With a sigh, she dropped her arms to her sides. “Seriously, Nathan, why are you here?”
“I saw the news, wanted to check you were doing okay?” His eyebrows arched. “Are you doing okay?”
“What do you think?”
“What I mean is…” He scratched his head.
“Why now after four years?
“Not that you’re counting or anything.”
She ignored him. “You didn’t bother when Mum died, but I guess you and Fiona were still together then.”
At least he had the decency to blush. “I’m really sorry about your mum. She was a great lady. I know it’s no excuse but I didn’t find out she’d died until a few weeks later.”
She ducked past him to the door and opened it. “I’m fine. Now if you don’t mind, I have things to do.”
“Can I use the little boy’s room first?”
“Out!” She jerked the door back wider. He could pee his pants for all she cared.
“I’m sorry. Are we interrupting?”
Her head snapped around at the sound of Todd Gleeson’s deep voice.

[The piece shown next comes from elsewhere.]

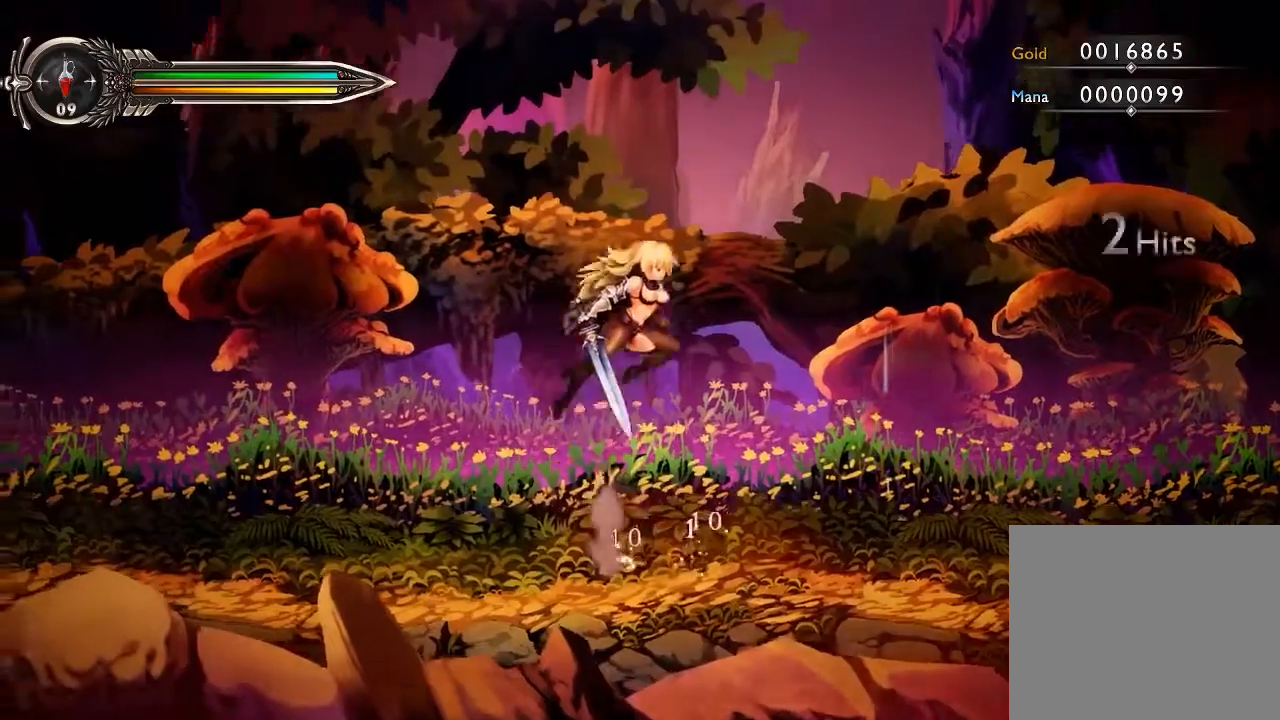
{"dt_ms": 500, "buttons": [], "left_stick": "right", "right_stick": "center", "events": [[67, "A", "up"], [200, "R2", "down"], [500, "R2", "up"]]}
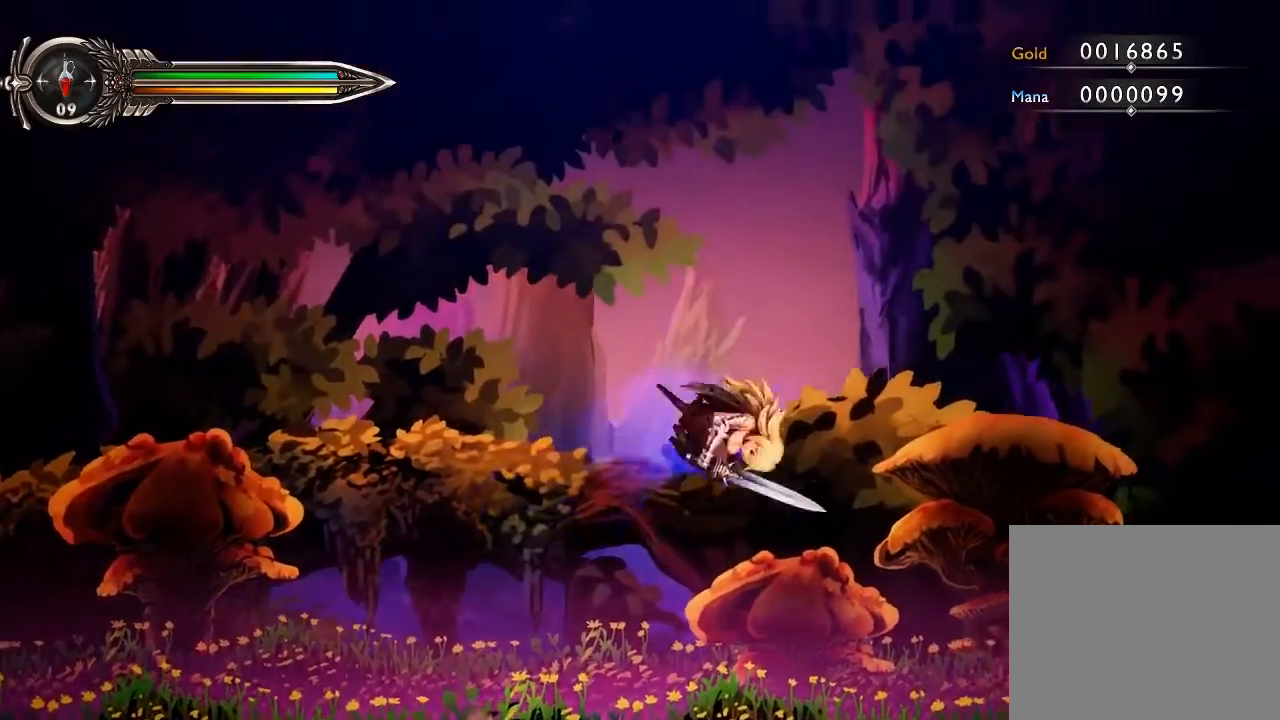
{"dt_ms": 500, "buttons": [], "left_stick": "right", "right_stick": "center", "events": []}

He and DSC Stewart hung back, looking more like Mormons loitering on her doorstep than police officers.
“Not at all, Detective Senior Sergeant,” she said, enunciating the rank for her ex’s benefit. “Nathan was just leaving.”
Nathan pressed a business card into her hand. “Call me, yeah?” Then with a backward flip of his hand, he was off.
She watched his retreating back, the waiting detectives temporarily forgotten. If only Nathan Ward were as easy to forget.